Items listed in a dataset:

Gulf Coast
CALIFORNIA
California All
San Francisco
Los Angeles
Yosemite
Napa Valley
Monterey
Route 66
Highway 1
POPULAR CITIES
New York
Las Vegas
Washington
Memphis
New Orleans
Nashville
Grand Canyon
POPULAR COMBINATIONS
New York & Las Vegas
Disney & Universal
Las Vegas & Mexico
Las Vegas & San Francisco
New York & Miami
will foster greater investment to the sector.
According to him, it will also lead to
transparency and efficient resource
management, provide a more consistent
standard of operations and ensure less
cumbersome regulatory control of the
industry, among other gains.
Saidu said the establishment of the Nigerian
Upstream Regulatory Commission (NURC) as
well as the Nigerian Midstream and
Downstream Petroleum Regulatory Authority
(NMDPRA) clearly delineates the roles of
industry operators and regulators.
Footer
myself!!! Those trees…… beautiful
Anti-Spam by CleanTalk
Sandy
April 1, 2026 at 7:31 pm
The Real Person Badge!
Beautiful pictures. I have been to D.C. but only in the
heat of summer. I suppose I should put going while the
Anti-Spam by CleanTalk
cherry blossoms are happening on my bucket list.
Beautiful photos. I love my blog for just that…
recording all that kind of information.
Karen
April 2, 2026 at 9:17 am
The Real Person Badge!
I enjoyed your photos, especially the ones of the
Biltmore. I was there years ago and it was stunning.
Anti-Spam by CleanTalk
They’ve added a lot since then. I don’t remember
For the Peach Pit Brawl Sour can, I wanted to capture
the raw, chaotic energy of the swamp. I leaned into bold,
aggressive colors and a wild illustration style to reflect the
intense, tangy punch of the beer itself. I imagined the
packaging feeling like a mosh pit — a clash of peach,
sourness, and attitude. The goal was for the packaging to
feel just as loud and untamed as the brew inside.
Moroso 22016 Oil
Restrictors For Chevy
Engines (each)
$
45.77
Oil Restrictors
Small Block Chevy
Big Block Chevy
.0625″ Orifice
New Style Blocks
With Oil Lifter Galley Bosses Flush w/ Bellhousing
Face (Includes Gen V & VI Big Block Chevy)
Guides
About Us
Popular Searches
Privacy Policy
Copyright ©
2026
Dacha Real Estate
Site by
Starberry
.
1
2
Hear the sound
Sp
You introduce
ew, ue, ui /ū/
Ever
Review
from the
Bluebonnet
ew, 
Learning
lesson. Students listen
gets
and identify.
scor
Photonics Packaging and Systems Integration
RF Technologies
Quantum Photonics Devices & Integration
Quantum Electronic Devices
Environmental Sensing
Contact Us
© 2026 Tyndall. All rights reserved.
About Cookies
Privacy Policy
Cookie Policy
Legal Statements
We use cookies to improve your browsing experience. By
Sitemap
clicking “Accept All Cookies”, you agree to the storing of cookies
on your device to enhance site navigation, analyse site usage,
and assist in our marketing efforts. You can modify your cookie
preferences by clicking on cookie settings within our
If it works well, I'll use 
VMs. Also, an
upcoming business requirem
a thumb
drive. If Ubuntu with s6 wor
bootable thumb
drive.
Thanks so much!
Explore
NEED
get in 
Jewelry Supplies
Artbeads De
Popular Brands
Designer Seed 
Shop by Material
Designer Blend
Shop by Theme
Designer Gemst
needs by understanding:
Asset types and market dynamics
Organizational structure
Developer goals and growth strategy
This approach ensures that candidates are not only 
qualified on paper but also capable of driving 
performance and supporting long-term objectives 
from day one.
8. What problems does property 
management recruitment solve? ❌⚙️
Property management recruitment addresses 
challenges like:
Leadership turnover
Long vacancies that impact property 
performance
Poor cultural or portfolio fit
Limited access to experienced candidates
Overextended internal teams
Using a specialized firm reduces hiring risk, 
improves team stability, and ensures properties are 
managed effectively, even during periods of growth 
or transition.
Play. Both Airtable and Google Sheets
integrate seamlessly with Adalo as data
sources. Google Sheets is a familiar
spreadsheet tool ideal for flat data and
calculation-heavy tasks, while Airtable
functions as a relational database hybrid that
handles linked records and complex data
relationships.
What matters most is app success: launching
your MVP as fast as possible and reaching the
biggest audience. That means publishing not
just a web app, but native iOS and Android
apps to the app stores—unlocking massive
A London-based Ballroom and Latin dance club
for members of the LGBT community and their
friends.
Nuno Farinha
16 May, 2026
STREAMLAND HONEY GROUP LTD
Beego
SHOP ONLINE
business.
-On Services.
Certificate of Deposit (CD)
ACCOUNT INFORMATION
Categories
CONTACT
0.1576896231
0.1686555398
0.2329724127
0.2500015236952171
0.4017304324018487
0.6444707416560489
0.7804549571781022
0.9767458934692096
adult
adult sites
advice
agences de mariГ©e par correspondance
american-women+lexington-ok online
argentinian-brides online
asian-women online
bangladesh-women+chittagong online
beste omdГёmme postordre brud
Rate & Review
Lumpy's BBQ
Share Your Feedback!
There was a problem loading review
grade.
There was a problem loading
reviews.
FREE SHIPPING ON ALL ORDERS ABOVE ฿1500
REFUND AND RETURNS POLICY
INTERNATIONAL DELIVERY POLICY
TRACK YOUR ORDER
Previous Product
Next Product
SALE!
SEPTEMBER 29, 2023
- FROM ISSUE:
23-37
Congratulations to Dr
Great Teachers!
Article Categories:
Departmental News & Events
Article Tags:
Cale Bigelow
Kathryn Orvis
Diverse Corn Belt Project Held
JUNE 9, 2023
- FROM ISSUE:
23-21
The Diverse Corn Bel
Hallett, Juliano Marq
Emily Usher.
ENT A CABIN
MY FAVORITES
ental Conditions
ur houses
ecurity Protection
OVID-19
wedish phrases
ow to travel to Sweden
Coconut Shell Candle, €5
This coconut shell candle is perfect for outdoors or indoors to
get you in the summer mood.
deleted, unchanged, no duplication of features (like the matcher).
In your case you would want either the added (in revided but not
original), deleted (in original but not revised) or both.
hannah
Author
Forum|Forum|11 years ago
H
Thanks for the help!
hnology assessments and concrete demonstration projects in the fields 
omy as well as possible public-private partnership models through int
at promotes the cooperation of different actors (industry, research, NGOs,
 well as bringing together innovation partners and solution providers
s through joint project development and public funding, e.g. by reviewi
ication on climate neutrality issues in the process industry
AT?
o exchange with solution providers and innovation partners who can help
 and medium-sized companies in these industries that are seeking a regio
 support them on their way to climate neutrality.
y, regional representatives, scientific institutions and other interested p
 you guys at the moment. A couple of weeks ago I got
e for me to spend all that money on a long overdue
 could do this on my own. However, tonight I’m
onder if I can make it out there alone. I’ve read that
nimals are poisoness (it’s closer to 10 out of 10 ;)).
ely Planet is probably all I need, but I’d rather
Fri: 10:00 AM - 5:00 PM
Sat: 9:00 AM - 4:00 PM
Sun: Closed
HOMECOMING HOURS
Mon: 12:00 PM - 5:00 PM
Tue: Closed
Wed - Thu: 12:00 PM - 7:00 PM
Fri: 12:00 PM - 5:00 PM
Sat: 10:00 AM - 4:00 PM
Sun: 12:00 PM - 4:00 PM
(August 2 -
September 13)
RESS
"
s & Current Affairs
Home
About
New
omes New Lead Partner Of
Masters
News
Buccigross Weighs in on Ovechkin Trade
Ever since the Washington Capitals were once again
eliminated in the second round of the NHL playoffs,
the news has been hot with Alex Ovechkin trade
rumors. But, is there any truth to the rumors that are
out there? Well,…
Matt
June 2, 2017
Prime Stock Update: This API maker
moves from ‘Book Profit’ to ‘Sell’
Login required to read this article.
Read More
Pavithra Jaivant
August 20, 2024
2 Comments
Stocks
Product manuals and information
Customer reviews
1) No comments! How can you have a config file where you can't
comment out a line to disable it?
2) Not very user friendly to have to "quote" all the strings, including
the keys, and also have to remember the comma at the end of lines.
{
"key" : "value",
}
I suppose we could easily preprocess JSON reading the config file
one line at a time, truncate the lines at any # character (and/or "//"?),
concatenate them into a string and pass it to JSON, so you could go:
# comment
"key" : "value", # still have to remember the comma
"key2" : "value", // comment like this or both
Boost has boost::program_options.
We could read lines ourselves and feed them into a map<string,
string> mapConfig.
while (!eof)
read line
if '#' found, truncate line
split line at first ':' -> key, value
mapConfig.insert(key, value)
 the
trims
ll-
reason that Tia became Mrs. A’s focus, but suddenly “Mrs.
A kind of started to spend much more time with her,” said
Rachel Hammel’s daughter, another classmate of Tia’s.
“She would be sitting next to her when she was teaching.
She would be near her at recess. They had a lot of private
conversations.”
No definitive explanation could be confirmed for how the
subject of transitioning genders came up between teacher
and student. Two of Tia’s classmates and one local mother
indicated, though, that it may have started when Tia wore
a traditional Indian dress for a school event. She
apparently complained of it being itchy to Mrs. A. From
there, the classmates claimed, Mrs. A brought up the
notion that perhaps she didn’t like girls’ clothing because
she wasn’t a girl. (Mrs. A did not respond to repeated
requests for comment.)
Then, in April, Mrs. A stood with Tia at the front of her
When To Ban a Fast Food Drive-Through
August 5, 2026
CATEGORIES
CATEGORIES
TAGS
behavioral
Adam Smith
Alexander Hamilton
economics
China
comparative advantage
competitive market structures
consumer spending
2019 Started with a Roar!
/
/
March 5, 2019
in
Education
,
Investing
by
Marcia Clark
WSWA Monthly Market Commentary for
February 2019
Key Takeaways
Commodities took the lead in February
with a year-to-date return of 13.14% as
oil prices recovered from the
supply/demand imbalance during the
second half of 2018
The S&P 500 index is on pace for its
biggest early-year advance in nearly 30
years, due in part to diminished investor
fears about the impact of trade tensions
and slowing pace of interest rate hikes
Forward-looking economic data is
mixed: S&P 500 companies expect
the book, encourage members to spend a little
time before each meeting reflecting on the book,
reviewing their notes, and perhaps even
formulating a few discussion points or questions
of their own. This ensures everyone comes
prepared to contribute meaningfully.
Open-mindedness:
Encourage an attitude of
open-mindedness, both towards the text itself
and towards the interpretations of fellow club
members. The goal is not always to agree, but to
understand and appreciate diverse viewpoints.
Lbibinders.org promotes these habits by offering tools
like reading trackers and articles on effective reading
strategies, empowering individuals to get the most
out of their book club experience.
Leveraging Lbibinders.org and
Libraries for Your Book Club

__Activity__. Pull out all lines of the data with the string "climate".

__Written response__.
ication on climate neutrality issues in the process industry
 support them on their way to climate neutrality.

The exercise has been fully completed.